Challenged with difficult circumstance, the travel and tourism industry is now faced with an unprecedented level of disruption as more countries declared lockdown and maximum travel restrictions. Most if not all airlines, hotels, and travel agencies around the world have sent urgent calls for government intervention. The Coronavirus pandemic is the reason why UNWTO (United Nations World Tourism Organization) has revised its 2020 forecast for international arrivals and receipts and they are working closely with the World Health Organization (WHO) to jointly put guidelines and recommendations for this evolving challenge we are facing.
In the Philippines, the Gross Domestic Product (GDP) contribution of the tourism industry to the economy was estimated at 12.7 % in 2018 and forecasted to at least grow higher by 10 to 14% each year.

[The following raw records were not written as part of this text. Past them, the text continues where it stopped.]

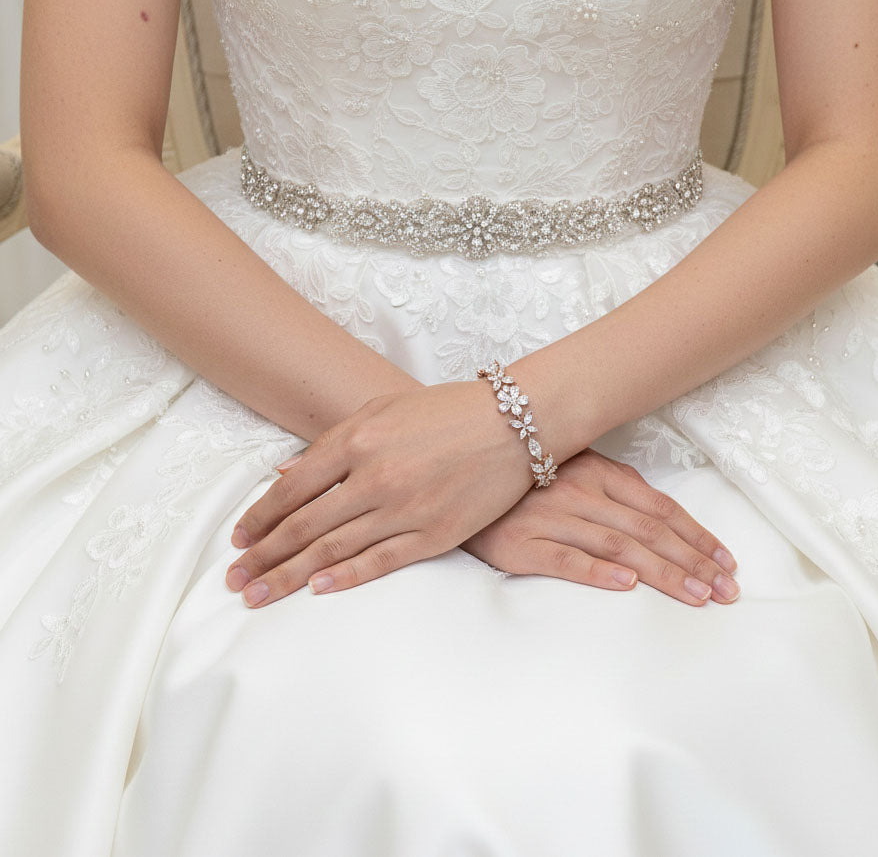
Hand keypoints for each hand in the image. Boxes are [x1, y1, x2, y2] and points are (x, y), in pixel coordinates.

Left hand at [224, 381, 536, 606]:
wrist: (515, 423)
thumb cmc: (447, 411)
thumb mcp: (383, 410)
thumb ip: (333, 443)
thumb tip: (286, 475)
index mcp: (358, 439)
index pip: (292, 488)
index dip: (260, 517)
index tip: (239, 539)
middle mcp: (375, 476)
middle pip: (303, 525)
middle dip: (263, 556)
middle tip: (234, 581)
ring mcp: (406, 509)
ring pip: (334, 550)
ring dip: (290, 575)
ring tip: (257, 596)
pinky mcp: (435, 534)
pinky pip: (380, 562)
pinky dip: (345, 578)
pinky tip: (317, 590)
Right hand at [460, 448, 739, 606]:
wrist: (459, 482)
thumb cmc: (523, 481)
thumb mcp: (572, 469)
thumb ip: (613, 487)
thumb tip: (661, 513)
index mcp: (596, 470)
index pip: (659, 507)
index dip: (697, 535)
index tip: (727, 562)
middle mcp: (578, 492)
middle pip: (648, 530)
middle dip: (694, 561)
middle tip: (727, 591)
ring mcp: (549, 518)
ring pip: (618, 546)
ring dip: (662, 572)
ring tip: (697, 596)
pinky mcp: (519, 544)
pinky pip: (564, 559)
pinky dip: (597, 571)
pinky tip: (627, 585)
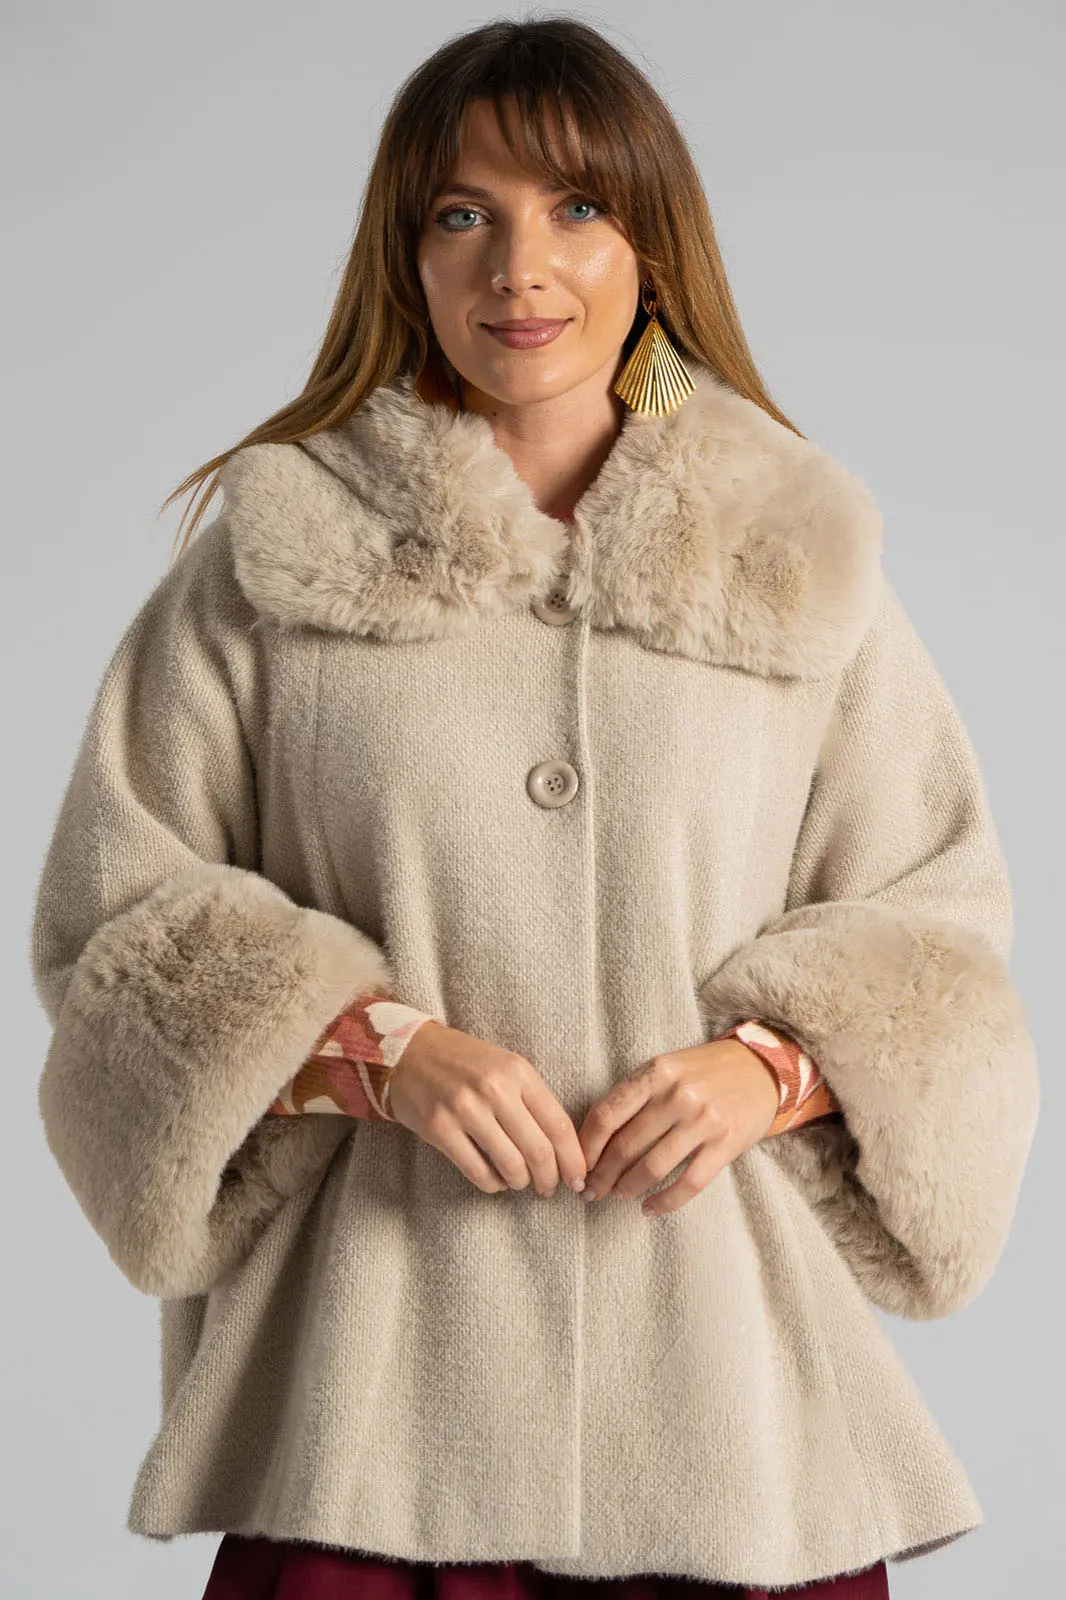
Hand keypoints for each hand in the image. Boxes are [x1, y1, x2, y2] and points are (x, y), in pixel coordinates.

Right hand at [387, 1021, 587, 1197]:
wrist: (409, 1051)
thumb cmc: (465, 1063)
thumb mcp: (505, 1067)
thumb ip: (533, 1100)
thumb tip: (563, 1148)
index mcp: (518, 1071)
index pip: (558, 1124)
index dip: (573, 1158)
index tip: (578, 1177)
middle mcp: (494, 1089)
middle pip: (538, 1150)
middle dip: (550, 1178)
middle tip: (550, 1188)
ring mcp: (465, 1109)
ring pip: (510, 1165)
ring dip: (521, 1182)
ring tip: (521, 1182)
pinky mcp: (440, 1129)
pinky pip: (478, 1172)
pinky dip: (493, 1184)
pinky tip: (496, 1180)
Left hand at [576, 1038, 779, 1214]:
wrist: (761, 1069)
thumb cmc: (704, 1071)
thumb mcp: (666, 1069)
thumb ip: (635, 1096)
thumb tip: (595, 1140)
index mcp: (656, 1073)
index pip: (607, 1114)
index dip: (586, 1146)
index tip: (577, 1164)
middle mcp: (678, 1095)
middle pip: (626, 1145)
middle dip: (602, 1174)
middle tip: (591, 1190)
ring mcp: (703, 1120)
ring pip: (652, 1167)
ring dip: (628, 1187)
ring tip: (618, 1194)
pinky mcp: (726, 1143)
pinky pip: (688, 1183)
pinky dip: (665, 1201)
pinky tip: (650, 1208)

We in the travel industry is doing the most that we can, given the impact of the COVID-19 outbreak that is being felt across the whole tourism value chain. Currently, small and medium-sized travel-related enterprises make up around 80% of the tourism sector, and we hope that we all are doing our share on preparing for recovery so that when the right time comes we can all bounce back strongly.
Increasing restrictions and hesitation around travel plans.

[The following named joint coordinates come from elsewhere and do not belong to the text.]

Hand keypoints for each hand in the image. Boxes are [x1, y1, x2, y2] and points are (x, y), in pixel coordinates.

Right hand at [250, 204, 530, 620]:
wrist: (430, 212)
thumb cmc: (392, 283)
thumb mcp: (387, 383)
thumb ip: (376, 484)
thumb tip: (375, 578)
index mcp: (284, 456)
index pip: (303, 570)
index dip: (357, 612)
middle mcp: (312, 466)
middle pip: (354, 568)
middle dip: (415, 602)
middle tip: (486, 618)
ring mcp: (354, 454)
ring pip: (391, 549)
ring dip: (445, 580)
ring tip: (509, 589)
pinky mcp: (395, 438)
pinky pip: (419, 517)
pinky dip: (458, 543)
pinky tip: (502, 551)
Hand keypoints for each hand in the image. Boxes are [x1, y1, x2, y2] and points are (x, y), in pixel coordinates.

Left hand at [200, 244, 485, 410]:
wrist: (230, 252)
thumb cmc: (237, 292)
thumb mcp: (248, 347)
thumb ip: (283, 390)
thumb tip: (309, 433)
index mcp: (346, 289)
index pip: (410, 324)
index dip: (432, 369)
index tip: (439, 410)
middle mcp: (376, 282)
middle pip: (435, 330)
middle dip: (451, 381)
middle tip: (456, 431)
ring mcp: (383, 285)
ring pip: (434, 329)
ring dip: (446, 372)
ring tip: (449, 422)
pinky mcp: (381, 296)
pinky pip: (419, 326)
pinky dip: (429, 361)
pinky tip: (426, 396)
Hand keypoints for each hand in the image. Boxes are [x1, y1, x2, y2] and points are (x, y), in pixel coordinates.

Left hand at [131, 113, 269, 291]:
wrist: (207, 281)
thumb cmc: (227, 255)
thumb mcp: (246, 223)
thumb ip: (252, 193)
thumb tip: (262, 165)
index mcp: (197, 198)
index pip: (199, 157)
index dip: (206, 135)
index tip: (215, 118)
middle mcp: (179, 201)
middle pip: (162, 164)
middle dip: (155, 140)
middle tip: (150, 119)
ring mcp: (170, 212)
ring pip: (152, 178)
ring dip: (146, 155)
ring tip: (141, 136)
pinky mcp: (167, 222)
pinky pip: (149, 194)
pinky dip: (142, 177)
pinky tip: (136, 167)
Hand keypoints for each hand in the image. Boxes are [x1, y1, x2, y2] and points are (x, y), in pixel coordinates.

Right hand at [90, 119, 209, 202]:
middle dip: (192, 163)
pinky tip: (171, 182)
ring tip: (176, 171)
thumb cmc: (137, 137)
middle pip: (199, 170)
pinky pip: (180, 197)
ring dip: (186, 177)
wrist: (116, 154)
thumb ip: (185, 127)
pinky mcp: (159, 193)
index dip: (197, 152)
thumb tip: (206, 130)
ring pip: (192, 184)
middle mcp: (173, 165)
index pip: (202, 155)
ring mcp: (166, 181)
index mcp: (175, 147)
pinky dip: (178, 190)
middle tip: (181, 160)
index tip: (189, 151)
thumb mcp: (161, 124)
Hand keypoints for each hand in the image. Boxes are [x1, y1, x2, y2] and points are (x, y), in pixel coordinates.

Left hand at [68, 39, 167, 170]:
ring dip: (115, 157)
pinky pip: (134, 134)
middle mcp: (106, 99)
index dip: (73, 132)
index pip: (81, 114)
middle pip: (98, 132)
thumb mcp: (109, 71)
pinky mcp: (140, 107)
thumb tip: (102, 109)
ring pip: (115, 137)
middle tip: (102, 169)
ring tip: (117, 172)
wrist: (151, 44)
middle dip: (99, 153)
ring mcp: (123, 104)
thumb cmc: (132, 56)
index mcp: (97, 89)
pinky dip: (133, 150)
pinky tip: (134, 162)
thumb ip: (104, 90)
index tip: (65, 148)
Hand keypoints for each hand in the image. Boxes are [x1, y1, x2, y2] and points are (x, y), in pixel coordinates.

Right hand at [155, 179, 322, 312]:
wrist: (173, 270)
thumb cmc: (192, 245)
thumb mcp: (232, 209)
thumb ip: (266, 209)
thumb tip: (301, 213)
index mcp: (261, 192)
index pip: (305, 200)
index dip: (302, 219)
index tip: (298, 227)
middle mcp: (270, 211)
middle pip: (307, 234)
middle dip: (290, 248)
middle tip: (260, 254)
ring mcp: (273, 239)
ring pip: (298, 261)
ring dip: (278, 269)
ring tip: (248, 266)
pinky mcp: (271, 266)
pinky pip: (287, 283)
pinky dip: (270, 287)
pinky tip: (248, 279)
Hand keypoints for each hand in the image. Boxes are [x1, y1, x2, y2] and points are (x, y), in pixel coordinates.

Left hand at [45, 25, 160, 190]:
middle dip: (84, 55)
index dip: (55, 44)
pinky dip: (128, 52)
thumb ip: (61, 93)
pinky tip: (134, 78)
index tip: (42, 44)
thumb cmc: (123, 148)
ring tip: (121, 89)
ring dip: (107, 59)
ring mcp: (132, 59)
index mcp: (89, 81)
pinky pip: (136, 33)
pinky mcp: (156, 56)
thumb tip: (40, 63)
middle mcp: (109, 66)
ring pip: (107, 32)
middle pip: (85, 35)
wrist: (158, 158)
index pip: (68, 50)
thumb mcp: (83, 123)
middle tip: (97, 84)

It’s understandable that all travels would have to be postponed or completely cancelled since the outbreak started. Travel sector including airline, hotels, travel agencies, OTAs (Online Travel Agents) and other travel-related establishments have already sought to provide more flexibility for new and existing bookings. We are here to assist, give support and provide a recommendation to alleviate the travellers frustration while in this outbreak situation. With the Coronavirus pandemic, travellers altogether stopped booking for vacations and now started looking at travel insurance coverage. Yes, the situation generated more awareness and interest around travel insurance. I believe the travellers will now likely to consider having one before travelling, this can be an initiative of frontline travel marketing moving forward.

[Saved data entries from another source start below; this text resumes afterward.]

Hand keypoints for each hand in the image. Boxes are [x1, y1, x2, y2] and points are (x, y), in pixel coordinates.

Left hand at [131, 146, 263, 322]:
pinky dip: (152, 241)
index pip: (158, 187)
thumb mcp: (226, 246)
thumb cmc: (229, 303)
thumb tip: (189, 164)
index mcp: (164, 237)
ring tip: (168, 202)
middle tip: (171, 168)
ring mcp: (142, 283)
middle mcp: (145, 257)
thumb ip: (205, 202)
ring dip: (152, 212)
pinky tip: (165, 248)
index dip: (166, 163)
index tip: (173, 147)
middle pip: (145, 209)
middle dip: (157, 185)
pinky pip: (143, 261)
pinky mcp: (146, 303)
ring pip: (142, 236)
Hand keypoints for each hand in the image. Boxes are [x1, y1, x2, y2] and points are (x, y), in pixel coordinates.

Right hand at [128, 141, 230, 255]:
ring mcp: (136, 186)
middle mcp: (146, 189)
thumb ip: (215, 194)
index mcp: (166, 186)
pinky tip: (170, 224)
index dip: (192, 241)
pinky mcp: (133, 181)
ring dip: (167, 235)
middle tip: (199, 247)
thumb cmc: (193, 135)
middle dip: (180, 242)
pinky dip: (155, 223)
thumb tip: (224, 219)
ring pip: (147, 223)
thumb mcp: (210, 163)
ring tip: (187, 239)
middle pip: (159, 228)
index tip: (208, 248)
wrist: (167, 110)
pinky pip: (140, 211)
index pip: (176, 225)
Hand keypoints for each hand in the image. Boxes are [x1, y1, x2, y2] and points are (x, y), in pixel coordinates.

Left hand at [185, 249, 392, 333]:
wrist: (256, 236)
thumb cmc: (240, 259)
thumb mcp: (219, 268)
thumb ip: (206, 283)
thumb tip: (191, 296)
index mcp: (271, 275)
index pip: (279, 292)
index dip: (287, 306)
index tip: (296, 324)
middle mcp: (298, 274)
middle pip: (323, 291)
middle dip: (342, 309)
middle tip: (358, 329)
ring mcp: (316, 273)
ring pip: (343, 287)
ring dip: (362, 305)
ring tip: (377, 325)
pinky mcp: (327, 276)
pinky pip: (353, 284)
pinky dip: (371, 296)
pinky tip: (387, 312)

Travel Sector putting people first
In times of crisis, we need to live up to our responsibility to become a part of a wider society putting people and their wellbeing as a priority. Our support will be crucial in stopping the spread of the virus and limiting its impact on people and communities. We do not recommend travelling these days, any promo or campaign that we do for travel would be insensitive and be seen as a hard sell to the customers. They will definitely remember how we manage travels during the CoVid-19 situation and as such, aggressive selling and marketing of travel products will surely be a point against us.
Staying informed is key
It’s best that should we want to assist get the information out we have to put in place a content strategy to send valuable information to our travellers for them to understand how serious the situation is. The World Health Organization (WHO) is the authority we look up to for information on public health and pandemic concerns, we use them as a reference in creating content such as Infographics, blogs, emails and social media posts. Most travel brands help disseminate information on different digital platforms where we have a wider reach.
Travel providers as Consultants
We pride ourselves of being a consultant throughout our daily ops life, now during this trying times the more we need to be doing that for our travellers. Giving them travel guidance and advise keeps us busy these days. They might not be booking their vacation or business travels, but that’s not to say they aren’t thinking about travel soonest that this COVID-19 is over. Even if people can’t travel, it doesn’t mean they can’t engage with travel brands at this time. So, it’s for a fact that staying connected to travellers, keeping the line open is extremely important for the duration of this global crisis.
We all need to be mindful of the role we’re playing for the travellers at this point. With so many potential travellers saving, travel brands wanting to interest these consumers back we will have to keep them engaged so that they don’t become too reserved from planning to travel at all when the time is right.
On a more serious note, as expected travel and tourism is vulnerable to the effects of any global crisis and public health emergencies. Yes, we are already being affected by this outbreak. However, it is too early to fully estimate the impacts this outbreak will have and it’s dreadful to anticipate how the rest of 2020 will turn out. And though the travel industry is greatly affected, we’re definitely resilient and will, without doubt, be an integral part of sustainable development for each country. Tourism will always play a major role in the future recovery effort, and we are one in hoping that the outbreak of Coronavirus COVID-19 will soon end.